++++ Reading passage

# Emersed to submerged???



## jdigiorgio (Jan 29, 2004)

What is the best way to convert emersed growth plants to submerged form? I recently purchased 25 pots of P. erectus and 6 pots of P. stellatus.

Placed them into my newly set up 125 and the next day ALL of the leaves on the P. stellatus fell off. This was expected. They are doing fine now sending out new shoots 6 days later.

On the other hand, the P. erectus have melted and I am not sure if ANY will be salvageable.

What is the best way to convert them to submerged form?


----------



## Seattle_Aquarist (Mar 7, 2008)

Hi jdigiorgio,

What I do is I put the plants in a high humidity container for a few weeks then most of them make the transition without much problem.


----------



## jdigiorgio (Jan 29, 2004)

Well I guess i either need to make more space in the basement or look for someone with these plants submersed already.

You think I should throw out the P. erectus or leave it for a week or so. Stems are kind of turning to mush but there are still green tips.


----------



## jdigiorgio (Jan 29, 2004)

What are those anyway? Cut soda bottles?


----------



## Seattle_Aquarist (Mar 7, 2008)

Hi jdigiorgio,

Yes, those are Pepsi bottles with about 3" missing from the middle.

As for the Pogostemon erectus, if the stem is still green and firm I would give it some time. If it is soft and mushy I would cut the stems off about 1" above the substrate and if they show no life in a week or so dig out the roots and start over.

Pogostemon erectus Emersed









Pogostemon erectus Submerged


----------



## jdigiorgio (Jan 29, 2004)

Ok will do, I would say over 75% of the 100 or so stems are mushy, but they still have nice green tips. Should I float the tips, plant them get rid of them? 

I know its hard to tell without seeing, so I can take some pics and post them if that helps...

I have a feeling I will just have to try again...

Kind of sucks after spending all that money and not to mention how much time it took to go get the plants seperate them from the potting medium, seperate individual stems from the bunches and then plant them individually!! AGGGGHHHHH!!!


----------



## Seattle_Aquarist (Mar 7, 2008)

Hi jdigiorgio,

If it were me I would cub off the mushy stems and if the tips are still good cut them off where the stem is still firm try planting those as well. Maybe take a couple of tips and try an emersed set up on a bright (not sunny) window sill. Just Miracle Grow potting soil and stems will work for a first try!


----------



## jdigiorgio (Jan 29, 2004)

Just set up my emersed garden yesterday...I used an old 75 gal laying around. Guess I have the room now!

Thanks for the help.

Did not know that they needed to be transitioned like that. What do they do in the wild?


----------



## Seattle_Aquarist (Mar 7, 2008)

Hi jdigiorgio,

They dump all their leaves and turn to mush! lol

Actually, because their climate in SE Asia is much, much, more humid than we have here in the US I doubt they have any problem at all when the rivers rise / flood.


----------

++++++++

--- Brief a ---
Can you express everything in the records, from their first line down to the line containing "6:45 PM, ESPN2/SECN", as a Markdown table with the columns "Row" and "Line", leaving out blank lines?
The records have no connection to the forum thread above.

++++ Data records

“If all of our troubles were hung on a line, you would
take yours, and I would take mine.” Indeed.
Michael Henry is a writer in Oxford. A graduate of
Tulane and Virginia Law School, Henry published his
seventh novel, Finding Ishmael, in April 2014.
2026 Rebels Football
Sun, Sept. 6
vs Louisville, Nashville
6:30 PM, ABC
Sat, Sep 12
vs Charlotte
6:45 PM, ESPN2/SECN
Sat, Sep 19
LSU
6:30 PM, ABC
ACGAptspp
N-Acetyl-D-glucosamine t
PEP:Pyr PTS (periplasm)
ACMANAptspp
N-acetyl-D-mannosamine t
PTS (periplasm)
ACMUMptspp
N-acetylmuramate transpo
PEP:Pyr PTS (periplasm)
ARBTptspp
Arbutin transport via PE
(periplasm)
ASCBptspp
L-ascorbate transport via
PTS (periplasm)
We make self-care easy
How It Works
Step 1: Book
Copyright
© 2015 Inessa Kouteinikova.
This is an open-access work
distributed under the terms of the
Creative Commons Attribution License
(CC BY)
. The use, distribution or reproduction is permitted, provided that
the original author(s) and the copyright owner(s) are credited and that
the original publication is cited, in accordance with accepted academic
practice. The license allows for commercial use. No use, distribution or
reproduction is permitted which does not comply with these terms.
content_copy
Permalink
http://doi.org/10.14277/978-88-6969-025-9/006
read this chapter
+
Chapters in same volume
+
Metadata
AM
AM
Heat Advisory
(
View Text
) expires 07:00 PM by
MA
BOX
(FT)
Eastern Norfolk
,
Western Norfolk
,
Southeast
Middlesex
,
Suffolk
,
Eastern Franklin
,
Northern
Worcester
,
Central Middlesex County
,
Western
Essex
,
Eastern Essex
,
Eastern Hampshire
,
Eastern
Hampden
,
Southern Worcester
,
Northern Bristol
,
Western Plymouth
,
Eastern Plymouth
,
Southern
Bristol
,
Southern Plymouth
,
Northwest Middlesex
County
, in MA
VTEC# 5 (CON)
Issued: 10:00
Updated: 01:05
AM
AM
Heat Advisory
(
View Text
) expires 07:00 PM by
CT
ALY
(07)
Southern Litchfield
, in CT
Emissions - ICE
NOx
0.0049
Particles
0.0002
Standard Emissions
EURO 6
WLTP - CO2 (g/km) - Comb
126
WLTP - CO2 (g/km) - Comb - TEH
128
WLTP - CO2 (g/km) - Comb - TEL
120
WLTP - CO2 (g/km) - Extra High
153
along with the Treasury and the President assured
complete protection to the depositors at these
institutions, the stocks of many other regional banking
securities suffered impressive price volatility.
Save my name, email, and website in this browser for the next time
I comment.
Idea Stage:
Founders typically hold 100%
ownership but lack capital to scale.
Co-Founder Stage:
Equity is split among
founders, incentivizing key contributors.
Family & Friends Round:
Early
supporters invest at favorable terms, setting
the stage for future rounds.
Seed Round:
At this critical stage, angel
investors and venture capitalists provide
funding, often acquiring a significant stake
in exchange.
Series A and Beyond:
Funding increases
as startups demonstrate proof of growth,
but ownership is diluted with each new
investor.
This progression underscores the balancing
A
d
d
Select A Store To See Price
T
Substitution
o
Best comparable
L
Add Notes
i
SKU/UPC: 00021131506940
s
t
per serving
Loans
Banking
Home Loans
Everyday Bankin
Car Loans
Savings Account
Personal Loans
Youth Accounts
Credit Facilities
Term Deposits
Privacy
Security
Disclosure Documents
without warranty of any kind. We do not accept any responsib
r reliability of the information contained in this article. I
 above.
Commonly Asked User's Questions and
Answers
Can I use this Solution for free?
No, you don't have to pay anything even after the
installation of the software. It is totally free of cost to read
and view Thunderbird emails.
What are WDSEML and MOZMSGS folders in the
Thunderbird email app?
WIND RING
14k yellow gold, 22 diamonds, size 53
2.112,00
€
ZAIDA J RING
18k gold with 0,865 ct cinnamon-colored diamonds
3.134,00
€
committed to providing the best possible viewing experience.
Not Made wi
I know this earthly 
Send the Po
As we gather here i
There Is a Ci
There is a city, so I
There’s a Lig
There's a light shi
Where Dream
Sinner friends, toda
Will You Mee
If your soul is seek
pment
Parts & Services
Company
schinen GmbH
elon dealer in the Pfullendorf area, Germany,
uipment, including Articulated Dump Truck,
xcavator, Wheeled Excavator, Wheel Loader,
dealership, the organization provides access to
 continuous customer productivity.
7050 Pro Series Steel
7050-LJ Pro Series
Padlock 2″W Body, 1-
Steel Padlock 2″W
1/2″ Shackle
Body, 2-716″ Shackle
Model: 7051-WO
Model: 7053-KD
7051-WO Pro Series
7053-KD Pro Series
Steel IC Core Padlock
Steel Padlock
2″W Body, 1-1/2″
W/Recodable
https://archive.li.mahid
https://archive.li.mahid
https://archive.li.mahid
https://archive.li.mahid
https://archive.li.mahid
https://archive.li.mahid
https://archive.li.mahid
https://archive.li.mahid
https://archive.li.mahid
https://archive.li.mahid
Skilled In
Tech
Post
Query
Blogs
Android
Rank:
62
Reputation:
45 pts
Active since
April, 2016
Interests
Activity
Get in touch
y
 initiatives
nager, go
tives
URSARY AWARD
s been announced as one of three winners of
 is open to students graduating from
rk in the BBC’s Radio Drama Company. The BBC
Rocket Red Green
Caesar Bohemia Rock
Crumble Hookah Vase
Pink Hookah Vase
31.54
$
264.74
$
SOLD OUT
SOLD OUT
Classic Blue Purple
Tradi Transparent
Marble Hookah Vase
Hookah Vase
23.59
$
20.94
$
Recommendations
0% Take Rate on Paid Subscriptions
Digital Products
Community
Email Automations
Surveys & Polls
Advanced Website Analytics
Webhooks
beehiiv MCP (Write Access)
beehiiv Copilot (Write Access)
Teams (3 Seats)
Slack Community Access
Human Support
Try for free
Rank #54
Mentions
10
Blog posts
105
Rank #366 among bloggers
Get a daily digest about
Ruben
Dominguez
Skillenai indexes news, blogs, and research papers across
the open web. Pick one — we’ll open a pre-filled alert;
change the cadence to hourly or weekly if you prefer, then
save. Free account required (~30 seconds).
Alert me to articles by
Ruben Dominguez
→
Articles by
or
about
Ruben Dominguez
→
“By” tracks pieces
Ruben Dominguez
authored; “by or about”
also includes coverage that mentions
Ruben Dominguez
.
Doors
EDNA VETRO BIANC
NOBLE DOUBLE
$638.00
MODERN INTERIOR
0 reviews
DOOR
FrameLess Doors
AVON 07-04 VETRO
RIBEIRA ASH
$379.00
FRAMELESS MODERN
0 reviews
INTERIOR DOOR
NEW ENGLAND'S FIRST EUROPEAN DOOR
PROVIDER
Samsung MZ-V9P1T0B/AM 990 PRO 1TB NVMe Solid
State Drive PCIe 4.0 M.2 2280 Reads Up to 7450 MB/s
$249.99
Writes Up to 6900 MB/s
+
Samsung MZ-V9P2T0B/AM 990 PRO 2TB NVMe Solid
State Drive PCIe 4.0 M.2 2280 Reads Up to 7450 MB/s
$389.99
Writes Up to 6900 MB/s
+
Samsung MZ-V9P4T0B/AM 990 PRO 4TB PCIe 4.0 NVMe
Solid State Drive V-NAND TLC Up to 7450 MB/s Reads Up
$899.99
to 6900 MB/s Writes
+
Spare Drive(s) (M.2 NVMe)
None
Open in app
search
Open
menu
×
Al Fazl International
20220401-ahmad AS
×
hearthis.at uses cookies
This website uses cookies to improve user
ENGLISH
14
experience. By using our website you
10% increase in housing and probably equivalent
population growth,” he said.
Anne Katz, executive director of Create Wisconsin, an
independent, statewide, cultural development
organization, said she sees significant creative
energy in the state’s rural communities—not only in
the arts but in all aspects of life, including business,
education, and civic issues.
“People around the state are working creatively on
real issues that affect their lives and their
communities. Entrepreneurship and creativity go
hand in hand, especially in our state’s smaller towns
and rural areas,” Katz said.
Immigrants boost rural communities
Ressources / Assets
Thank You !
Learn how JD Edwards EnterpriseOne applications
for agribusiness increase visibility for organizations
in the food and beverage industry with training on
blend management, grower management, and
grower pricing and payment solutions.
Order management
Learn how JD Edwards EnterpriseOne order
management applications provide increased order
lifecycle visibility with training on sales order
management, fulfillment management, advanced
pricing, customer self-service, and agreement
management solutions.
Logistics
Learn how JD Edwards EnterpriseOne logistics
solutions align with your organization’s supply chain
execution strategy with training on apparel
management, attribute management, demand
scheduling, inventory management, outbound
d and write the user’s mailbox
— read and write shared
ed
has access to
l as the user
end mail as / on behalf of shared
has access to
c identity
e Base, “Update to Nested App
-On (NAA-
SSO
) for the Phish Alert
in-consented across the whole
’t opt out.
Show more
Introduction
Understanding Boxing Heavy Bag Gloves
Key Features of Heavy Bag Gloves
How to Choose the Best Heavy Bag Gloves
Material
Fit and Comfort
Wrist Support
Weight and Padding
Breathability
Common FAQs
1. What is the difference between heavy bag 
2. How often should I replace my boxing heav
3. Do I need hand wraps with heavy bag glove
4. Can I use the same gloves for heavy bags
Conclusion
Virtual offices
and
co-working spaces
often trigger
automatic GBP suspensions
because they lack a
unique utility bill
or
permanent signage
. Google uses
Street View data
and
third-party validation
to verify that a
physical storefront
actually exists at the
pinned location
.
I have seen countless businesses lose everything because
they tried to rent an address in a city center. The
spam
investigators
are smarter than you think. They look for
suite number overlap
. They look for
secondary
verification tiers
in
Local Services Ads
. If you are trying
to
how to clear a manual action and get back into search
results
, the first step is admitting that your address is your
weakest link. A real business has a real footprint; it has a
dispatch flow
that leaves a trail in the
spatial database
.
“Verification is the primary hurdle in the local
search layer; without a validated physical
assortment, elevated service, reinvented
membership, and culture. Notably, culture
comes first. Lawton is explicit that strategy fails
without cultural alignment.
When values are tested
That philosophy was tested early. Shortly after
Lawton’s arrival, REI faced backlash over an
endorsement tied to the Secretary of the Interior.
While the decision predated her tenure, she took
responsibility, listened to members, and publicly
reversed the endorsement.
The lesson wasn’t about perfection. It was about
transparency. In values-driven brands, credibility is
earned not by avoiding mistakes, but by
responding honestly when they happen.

++++++++

--- Brief b ---
How would everything in the forum thread from "Pogostemon erectus Submerged" down to "if that helps..." read if "green tips" were renamed to "healthy tips"? Write that part out again.

--- Problem solution a ---
| Row | Line |
|---|---|
| 1 | “If all of our troubles were hung on a line, you would |
| 2 | take yours, and I would take mine.” Indeed. |
| 3 | Michael Henry is a writer in Oxford. A graduate of |
| 4 | Tulane and Virginia Law School, Henry published his |
| 5 | seventh novel, Finding Ishmael, in April 2014. |
| 6 | 2026 Rebels Football |
| 7 | Sun, Sept. 6 |
| 8 | vs Louisville, Nashville |
| 9 | 6:30 PM, ABC |
| 10 | Sat, Sep 12 |
| 11 | vs Charlotte |
| 12 | 6:45 PM, ESPN2/SECN |

--- Problem solution b ---
Pogostemon erectus Submerged


----------



## jdigiorgio (Jan 29, 2004)

Ok will do, I would say over 75% of the 100 or so stems are mushy, but they still have nice healthy tips. Should I float the tips, plant them get rid of them? 

I know its hard to tell without seeing, so I can take some pics and post them if that helps...